== What needs to be done ==
Pick out every line in the items below that contains the string "values", and copy each such line. Matches must have the same capitalization.

== Exercise inputs ==

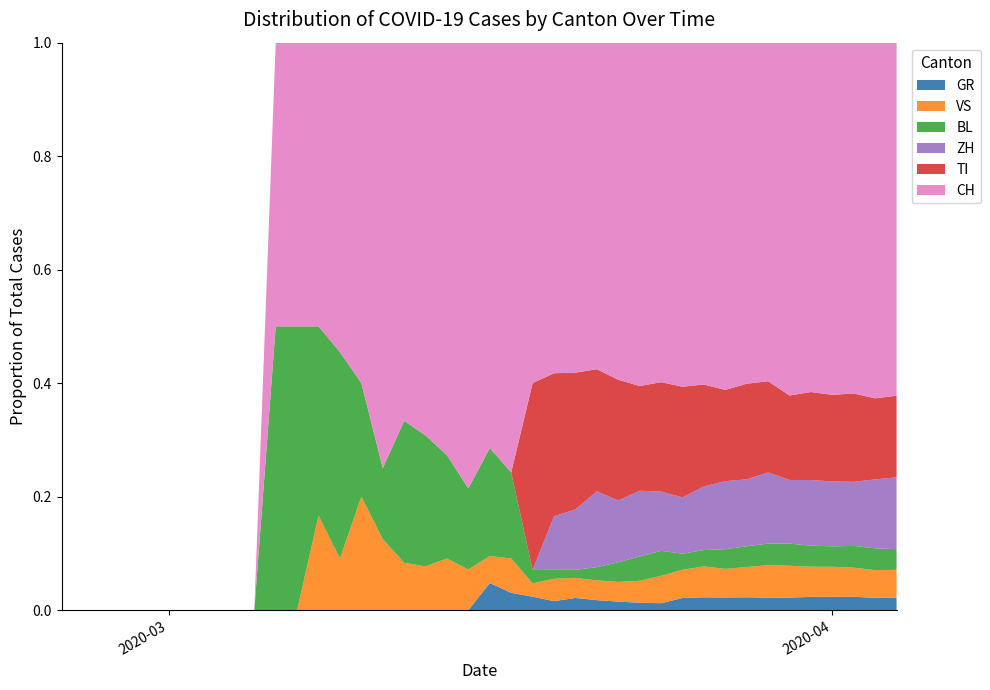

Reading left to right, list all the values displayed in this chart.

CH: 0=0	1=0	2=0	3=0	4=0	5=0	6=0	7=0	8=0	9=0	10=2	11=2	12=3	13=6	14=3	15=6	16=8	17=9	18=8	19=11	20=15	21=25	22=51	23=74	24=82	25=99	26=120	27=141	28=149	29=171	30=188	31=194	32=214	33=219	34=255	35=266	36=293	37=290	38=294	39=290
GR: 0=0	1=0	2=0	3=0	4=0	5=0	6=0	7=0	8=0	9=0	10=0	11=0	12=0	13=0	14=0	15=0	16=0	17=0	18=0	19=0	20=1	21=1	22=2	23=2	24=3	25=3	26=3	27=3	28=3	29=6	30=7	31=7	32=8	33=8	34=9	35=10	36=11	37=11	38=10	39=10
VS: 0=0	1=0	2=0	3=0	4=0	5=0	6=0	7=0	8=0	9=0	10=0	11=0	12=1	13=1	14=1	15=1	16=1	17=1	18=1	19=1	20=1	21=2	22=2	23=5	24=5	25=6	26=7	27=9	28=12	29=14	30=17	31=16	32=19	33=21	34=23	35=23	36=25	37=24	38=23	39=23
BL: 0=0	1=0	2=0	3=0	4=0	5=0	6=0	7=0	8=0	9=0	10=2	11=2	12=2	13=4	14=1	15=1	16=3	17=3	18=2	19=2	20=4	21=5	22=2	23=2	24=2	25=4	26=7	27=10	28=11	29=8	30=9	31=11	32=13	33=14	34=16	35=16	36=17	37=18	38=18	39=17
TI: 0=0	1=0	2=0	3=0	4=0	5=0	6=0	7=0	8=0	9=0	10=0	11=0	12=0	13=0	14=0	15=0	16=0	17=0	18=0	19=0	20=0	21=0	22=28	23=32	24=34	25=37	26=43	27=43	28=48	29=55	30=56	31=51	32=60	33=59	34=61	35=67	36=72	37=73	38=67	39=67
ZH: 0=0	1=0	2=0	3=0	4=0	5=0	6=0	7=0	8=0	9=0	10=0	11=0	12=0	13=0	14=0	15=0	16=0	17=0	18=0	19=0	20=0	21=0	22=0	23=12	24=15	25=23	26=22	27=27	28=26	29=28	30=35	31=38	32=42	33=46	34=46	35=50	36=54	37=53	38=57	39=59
---
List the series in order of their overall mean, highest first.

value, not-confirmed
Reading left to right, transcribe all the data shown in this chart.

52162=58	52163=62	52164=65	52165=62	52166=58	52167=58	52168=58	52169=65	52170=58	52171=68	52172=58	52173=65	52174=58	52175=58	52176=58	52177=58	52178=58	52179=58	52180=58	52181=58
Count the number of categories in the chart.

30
* * *
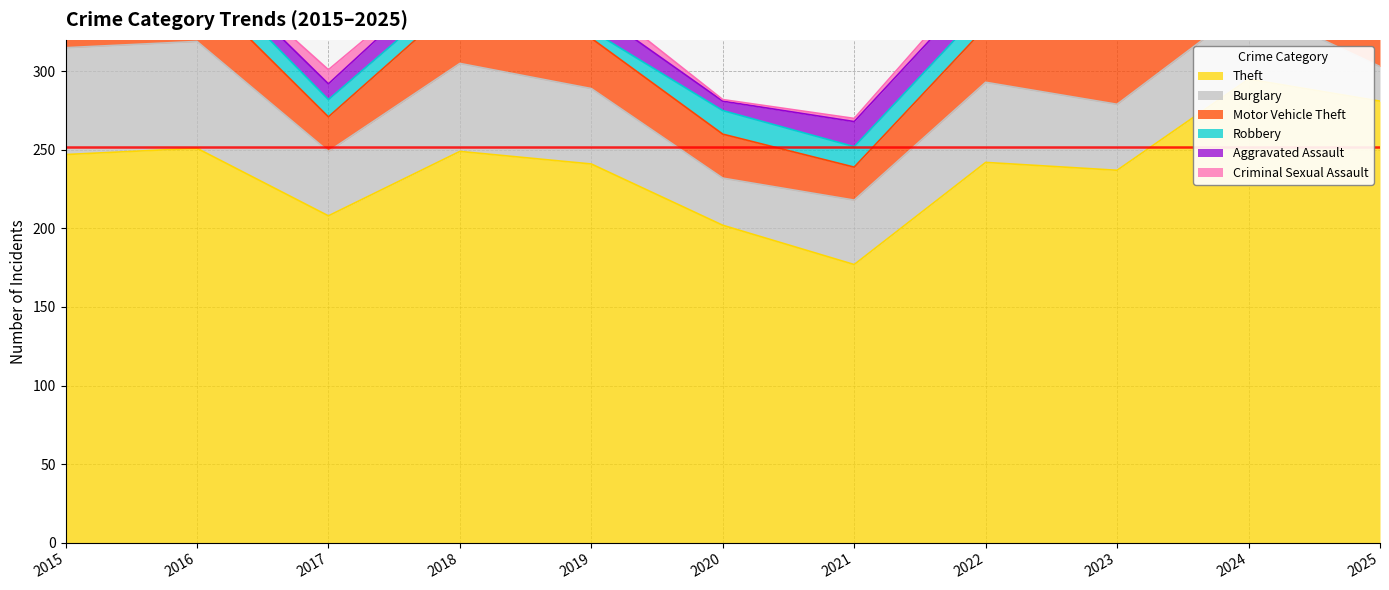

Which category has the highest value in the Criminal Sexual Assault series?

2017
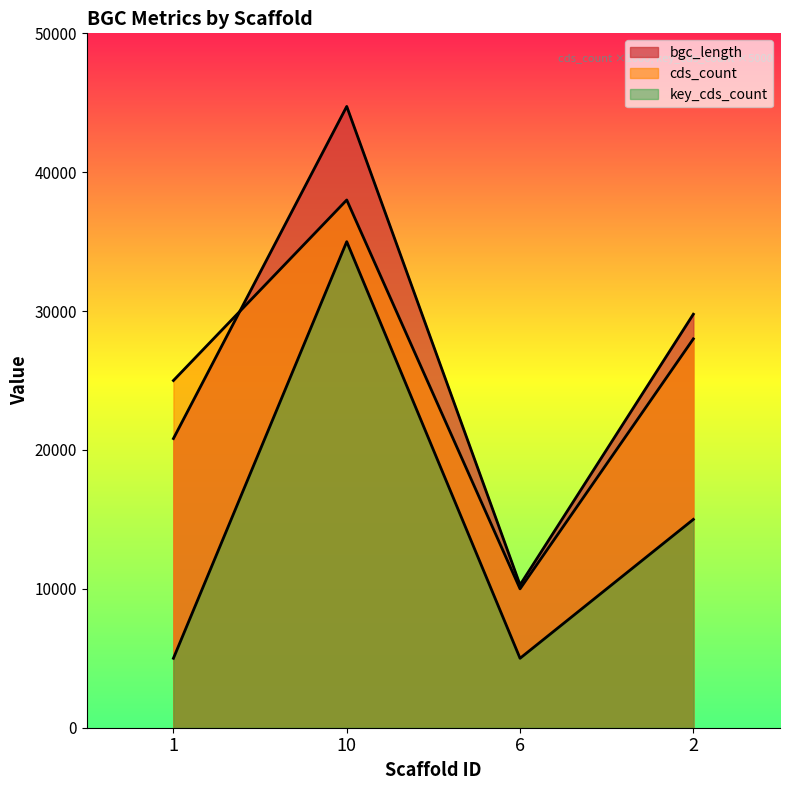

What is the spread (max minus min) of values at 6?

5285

== The completed task ==
Reading left to right, list all the values displayed in this chart.
What is the spread (max minus min) of values at 6?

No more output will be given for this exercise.